Convert the records, starting with their first line and going on through the line that contains "processo de aprendizagem mais interativo.", into a Markdown table with the columns n and Line, numbering each line and leaving out blank lines. Leave the pictures out of the table.

▶ _MATERIAL FOR THE TASK_:
- - - - -
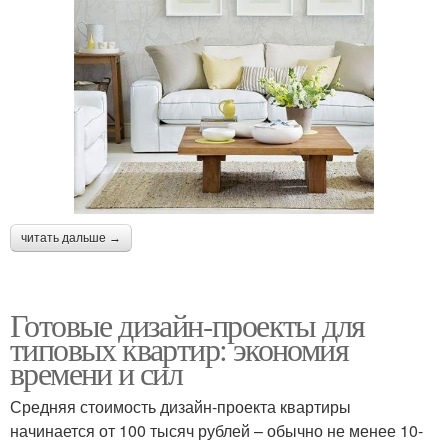
читать дальше →
Готовые дизайн-проекты для
типовых квартир: экономия
времени и сил
Средняя стоимость дизайн-проекта квартиры
начинается от 100 тысяч рублей – обычно не менее 10-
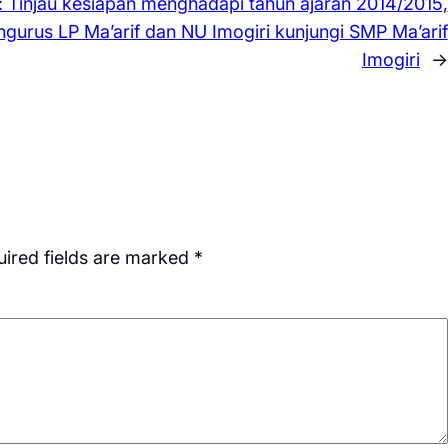
:
Tinjau kesiapan menghadapi tahun ajaran 2014/2015,
ngurus LP Ma’arif dan NU Imogiri kunjungi SMP Ma’arif
Imogiri
→
ired fields are marked
*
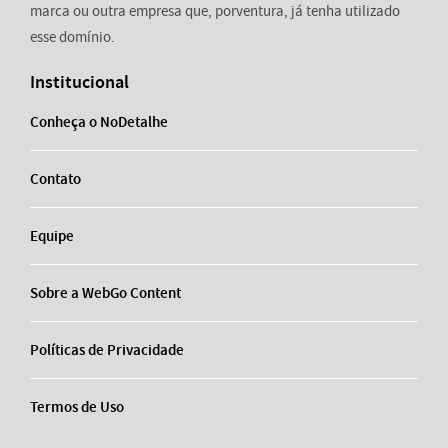
marca ou outra empresa que, porventura, já tenha utilizado
esse domínio.
Institucional
Conheça o NoDetalhe
Contato
Equipe
Sobre a WebGo Content
Políticas de Privacidade
Termos de Uso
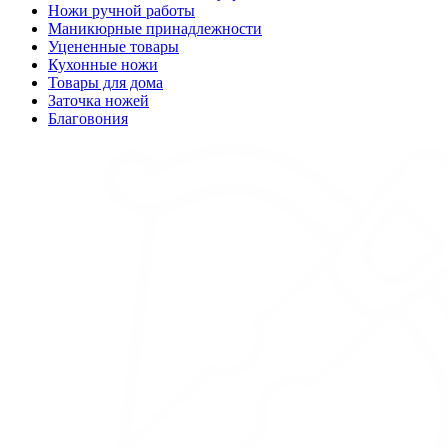
Ножи ручной работы
Маникюрные принадлежности
Уцененные товары
Кухонные ножи
Товары для дома
Заточка ножей
Благовония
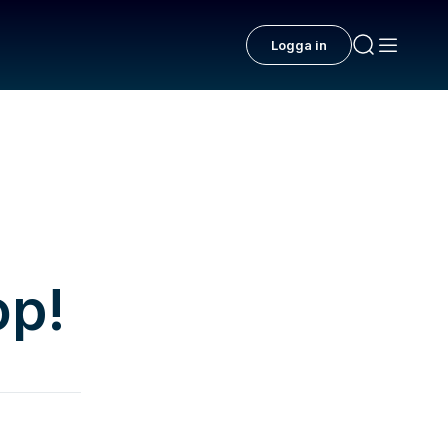
Logga in
op!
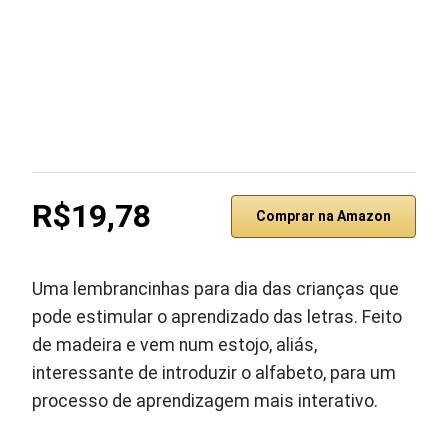
R$19,78
Comprar na Amazon
Uma lembrancinhas para dia das crianças que
pode estimular o aprendizado das letras. Feito
de madeira e vem num estojo, aliás,
interessante de introduzir o alfabeto, para um
processo de aprendizagem mais interativo.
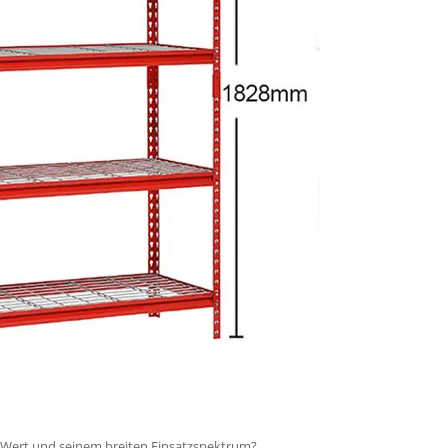
n Wert und seinem breiten Einsatzspektrum?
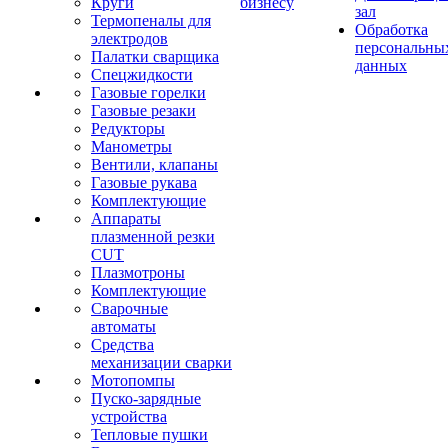
Круги
бизнесу
зал
Термопеналы для
Обработка
электродов
персональны
Палатки сварщика
данных
Спецжидкости
Газовые горелки
Газовые резаки
Редукторы
Манометры
Вентили, клапаны
Газовые рукава
Комплектующие
Аппараты
плазменной резки
CUT
Плазмотроны
Комплектующие
Сварочные
автоматы
Средства
механизации сварки
Мотопомпы
Пуско-зарядные
устройства
Тепловые пушки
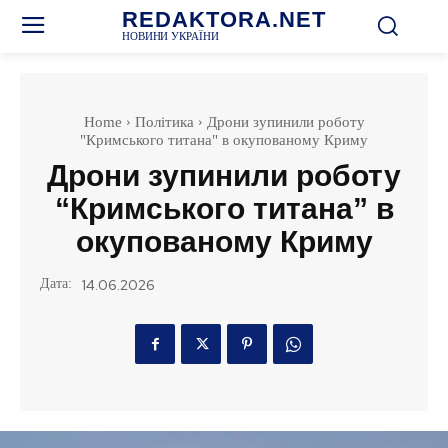
REDAKTORA.NET
НОВИНИ УКРАЇНИ
Home
Політика
Дрони зупинили роботу
"Кримського титана" в окупованому Криму
Дрони зупинили роботу
“Кримського титана” в
окупованому Криму
Дата:
14.06.2026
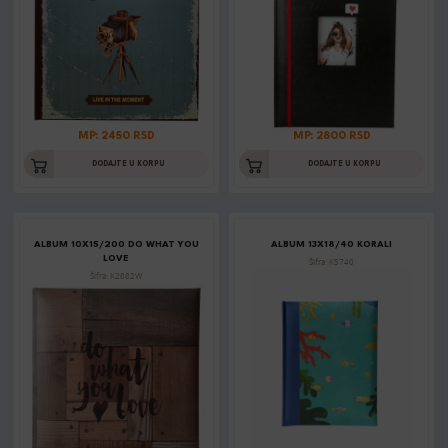
MP: 2450 RSD
MP: 2800 RSD
DODAJTE U KORPU
DODAJTE U KORPU
ALBUM 10X15/200 DO WHAT YOU
ALBUM 13X18/40 KORALI
LOVE
Šifra: K5740
Šifra: K2882W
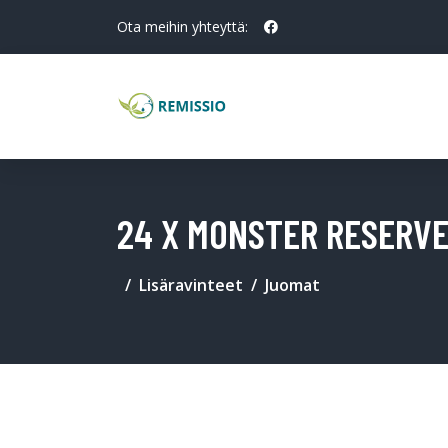
Ota meihin yhteyttä:
24 X MONSTER RESERVE
Lisäravinteet
Juomat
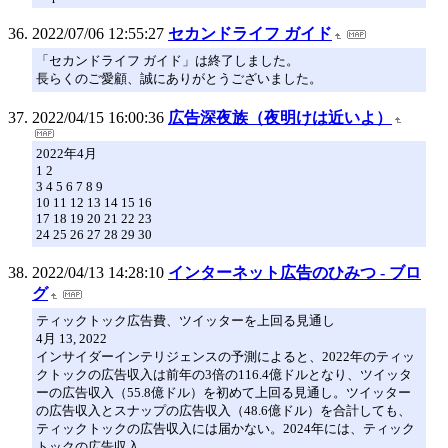
2022/07/06 12:55:27
セカンドライフ ガイド
「セカンドライフ ガイド」は終了しました。
長らくのご愛顧、誠にありがとうございました。
2022/04/15 16:00:36
広告深夜族（夜明けは近いよ）
2022年4月
1 2
3 4 5 6 7 8 9
10 11 12 13 14 15 16
17 18 19 20 21 22 23
24 25 26 27 28 29 30
2022/04/13 14:28:10
インターネット広告のひみつ - ブロ
グ
ティックトック広告費、ツイッターを上回る見通し
4月 13, 2022
インサイダーインテリジェンスの予測によると、2022年のティッ
クトックの広告収入は前年の3倍の116.4億ドルとなり、ツイッタ
ーの広告収入（55.8億ドル）を初めて上回る見通し。ツイッター
の広告収入とスナップの広告収入（48.6億ドル）を合計しても、
ティックトックの広告収入には届かない。2024年には、ティック
トックの広告収入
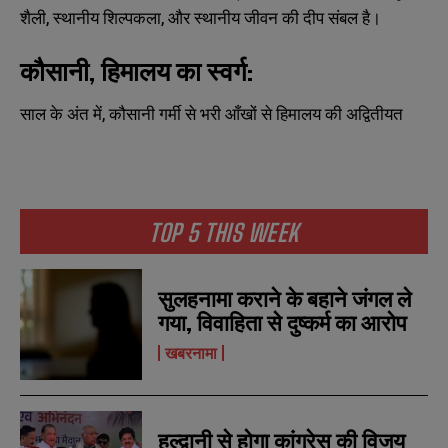
शैली, स्थानीय शिल्पकला, और स्थानीय जीवन की दीप संबल है।
कौसानी, हिमालय का स्वर्ग:
साल के अंत में, कौसानी गर्मी से भरी आँखों से हिमालय की अद्वितीयत
N
N
a
a
m
m
e
e
E
E
TOP 5 THIS WEEK
*
*
m
m
a
a
i
i
N
N
l
l
सुलहनामा कराने के बहाने जंगल ले
u
u
*
*
m
m
गया, विवाहिता से दुष्कर्म का आरोप
b
b
खबरनामा
SUBMIT
SUBMIT
e
e
r
r
s
s
हल्द्वानी से होगा कांग्रेस की विजय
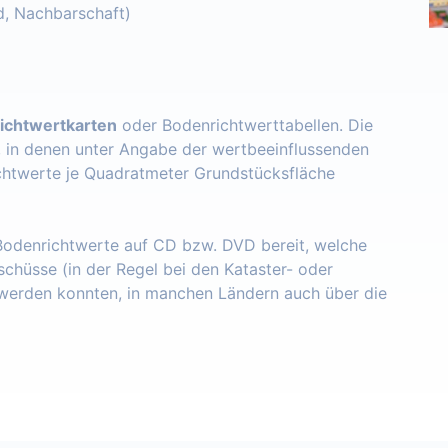
d, Nachbarschaft)
ichtwertkarten
oder Bodenrichtwerttabellen. Die
, in denen unter Angabe der wertbeeinflussenden
chtwerte je Quadratmeter Grundstücksfläche
 Bodenrichtwerte auf CD bzw. DVD bereit, welche
schüsse (in der Regel bei den Kataster- oder
erden konnten, in manchen Ländern auch über die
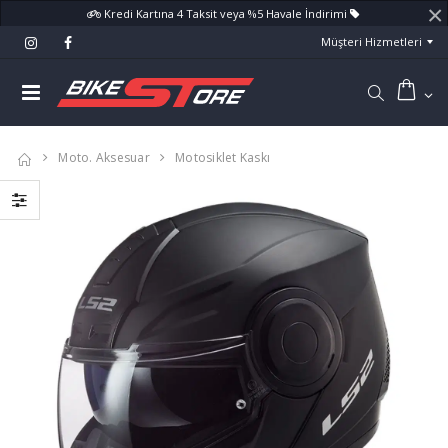
×
Kredi Kartına 4 Taksit veya %5 Havale İndirimi
Müşteri Hizmetleri
Moto. Aksesuar
Motosiklet Kaskı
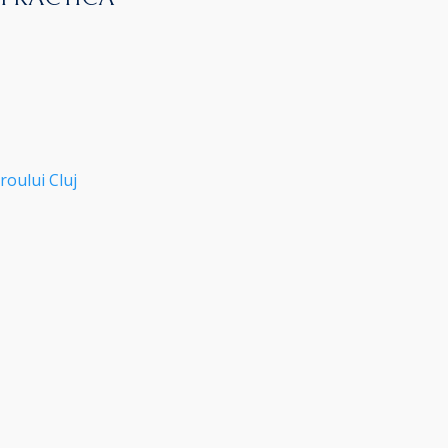
roului Cluj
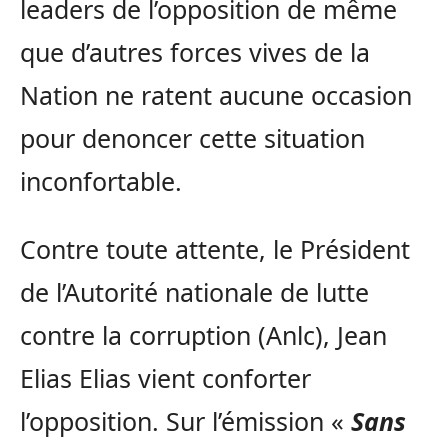
leaders de l’opposition de même
que d’autres forces vives de la
Nation ne ratent aucune occasion
pour denoncer cette situation
inconfortable.
Contre toute attente, le Président
de l’Autorité nationale de lutte
contre la corruption (Anlc), Jean
Elias Elias vient conforter
l’opposition. Sur l’émission «
Sans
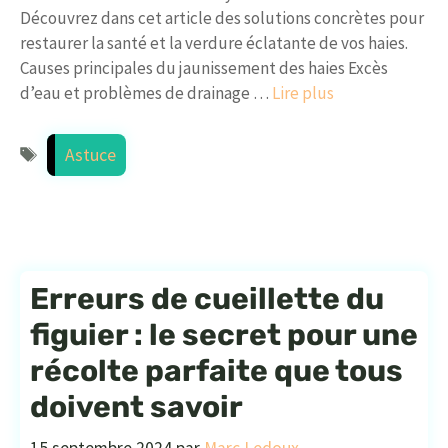
Découvrez dans cet article des solutions concrètes pour
restaurer la santé et la verdure éclatante de vos haies.
Causes principales du jaunissement des haies Excès
d’eau et problèmes de drainage …
Lire plus
Étiquettes
Astuce
Erreurs de cueillette du
figuier : le secret pour une
récolte parfaite que tous
doivent savoir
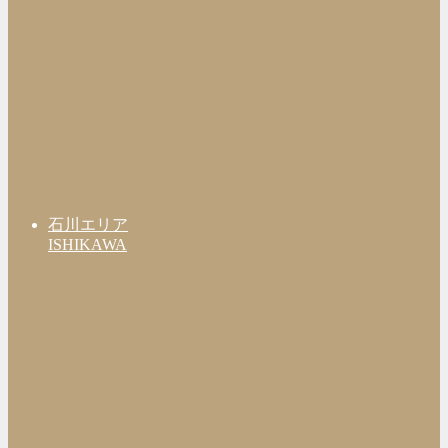
石川エリア
ISHIKAWA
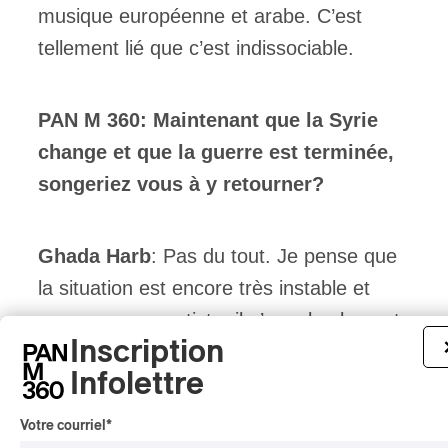
musique européenne et arabe. C’est
tellement lié que c’est indissociable.
PAN M 360:
Maintenant que la Syrie
change et que la guerre est terminée,
songeriez vous à y retourner?
Ghada Harb
: Pas du tout. Je pense que
la situation est encore très instable et
que, pour une artiste, il n’y a absolument
Inscription
rien de sûr. J’ai décidé de refaire ma vie
Infolettre
ici et je crée des projets petit à petit. On
verra bien. Mais j’ai toujours une pensée
Votre courriel
*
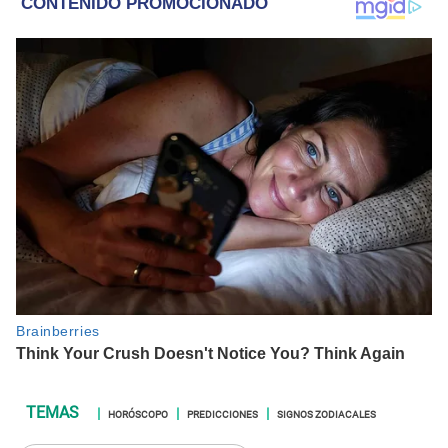
HORÓSCOPO
PREDICCIONES
SIGNOS ZODIACALES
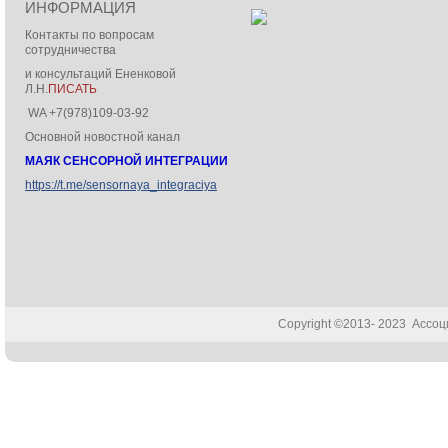
ИНФОРМАЦИЯ
Контакты по вопросам
сотрудничества
и консультаций Ененковой
Л.Н.
ПИСАТЬ
WA +7(978)109-03-92
Основной новостной канал
МАЯК СЕНСОРНОЙ ИНТЕГРАЦИИ
https://t.me/sensornaya_integraciya
Copyright ©2013- 2023 Ассо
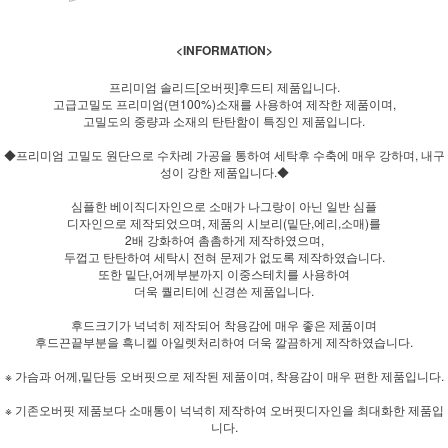
<INFORMATION>
프리미엄 솔리드[오버핏]후드티 제품입니다.
고급고밀도 프리미엄(면100%)소재를 사용하여 제작한 제품이며,
고밀도의 중량과 소재의 탄탄함이 특징인 제품입니다.
◆프리미엄 고밀도 원단으로 수차례 가공을 통하여 세탁후 수축에 매우 강하며, 내구
성이 강한 제품입니다.◆
심플한 베이직디자인으로 소매가 나그랑이 아닌 일반 심플
디자인으로 제작되었으며, 제품의 시보리(밑단,에리,소매)를
2배 강화하여 촘촘하게 제작하였으며,
두껍고 탄탄하여 세탁시 전혀 문제가 없도록 제작하였습니다.
또한 밑단,어께부분까지 이중스테치를 사용하여
더욱 퀄리티에 신경쓴 제품입니다.
후드크기가 넉넉히 제작되어 착용감에 매우 좋은 제품이며
후드끈끝부분을 흑니켈 아일렛처리하여 더욱 깔끔하게 제작하였습니다.
※ 가슴과 어께,밑단등 오버핏으로 제작된 제품이며, 착용감이 매우 편한 제품입니다.
※ 기존오버핏 제품보다 소매통이 넉넉히 제작하여 오버핏디자인을 최대화한 제품입
니다.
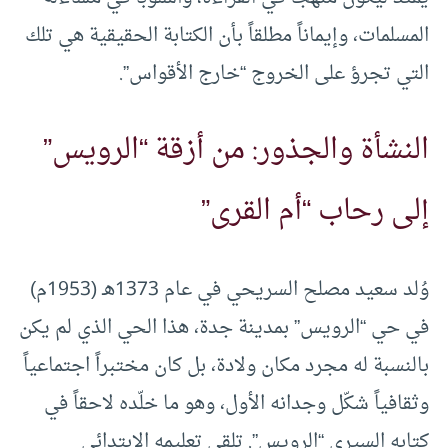
المسلمات، وإيماناً مطلقاً بأن الكتابة الحقيقية هي تلك
التي تجرؤ على الخروج “خارج الأقواس”.
النشأة والجذور: من أزقة “الرويس”
إلى رحاب “أم القرى”
وُلد سعيد مصلح السريحي في عام 1373هـ (1953م)
في حي “الرويس” بمدينة جدة، هذا الحي الذي لم يكن
بالنسبة له مجرد مكان ولادة، بل كان مختبراً اجتماعياً
وثقافياً شكّل وجدانه الأول، وهو ما خلّده لاحقاً في
كتابه السيري “الرويس”. تلقى تعليمه الابتدائي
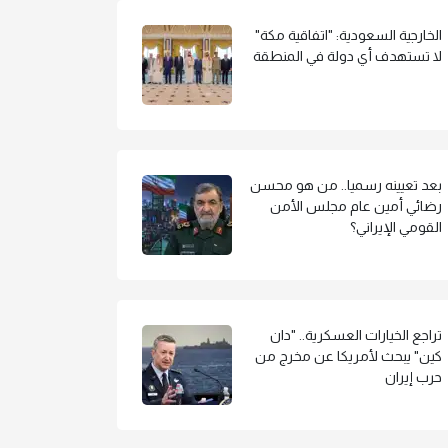
الخارجية السعودية: "اتفاقية مكة"
لا تستهدف أي دولة في المنطقة
بعد تعيينه رسميا.. من هو محسن
رضائي أمين عام مجلس الأمن
القومي الإيراني؟
تراجع الخيارات العسكرية.. "دان
كين" يبحث لأمريكا عن مخرج من
حرب إيران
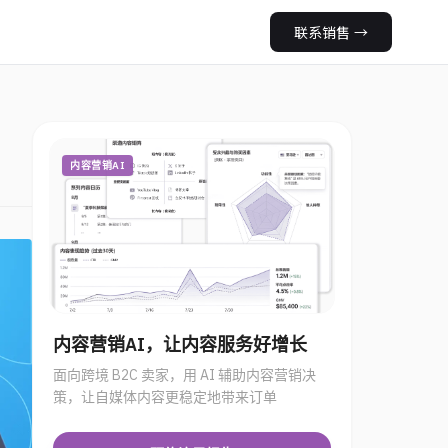
联系销售
→
内容营销AI
内容营销AI，让内容服务好增长
面向跨境 B2C 卖家，用 AI 辅助内容营销决
策，让自媒体内容更稳定地带来订单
- - - - -
▶ _TASK RESPONSE_:
| n | Line |
|---|---|
| 1 | читать дальше → |
| 2 | Готовые дизайн-проекты для |
| 3 | типовых квартир: экономия |
| 4 | времени и сил |
| 5 | Средняя стоимость дизайн-проекта квартиры |
| 6 | начинается от 100 тысяч рублей – обычно не менее 10- |
| 7 | : |
| 8 | Tinjau kesiapan menghadapi tahun ajaran 2014/2015, |
| 9 | ngurus LP Ma’arif dan NU Imogiri kunjungi SMP Ma’arif |
| 10 | Imogiri |
| 11 | → |
| 12 | ired fields are marked |
| 13 | * |
| 14 | marca ou outra empresa que, porventura, já tenha utilizado |
| 15 | esse domínio. |
| 16 | Institucional |
| 17 | Conheça o NoDetalhe |
| 18 | Contato |
| 19 | Equipe |
| 20 | Sobre a WebGo Content |
| 21 | Políticas de Privacidade |
| 22 | Termos de Uso |
| 23 | Ножи ручной работы |
| 24 | Маникюрные принадлежности |
| 25 | Уцененные товары |
| 26 | Кухонные ножи |
| 27 | Товары для дома |
| 28 | Заточка ножей |
| 29 | Благовония |
| 30 | Logga in |
| 31 | op! |
| 32 | R$19,78 |
| 33 | Comprar na Amazon |
| 34 | Uma lembrancinhas para dia das crianças que |
| 35 | pode estimular o aprendizado das letras. Feito |
| 36 | de madeira e vem num estojo, aliás, |
| 37 | interessante de introduzir o alfabeto, para um |
| 38 | processo de aprendizagem mais interativo. |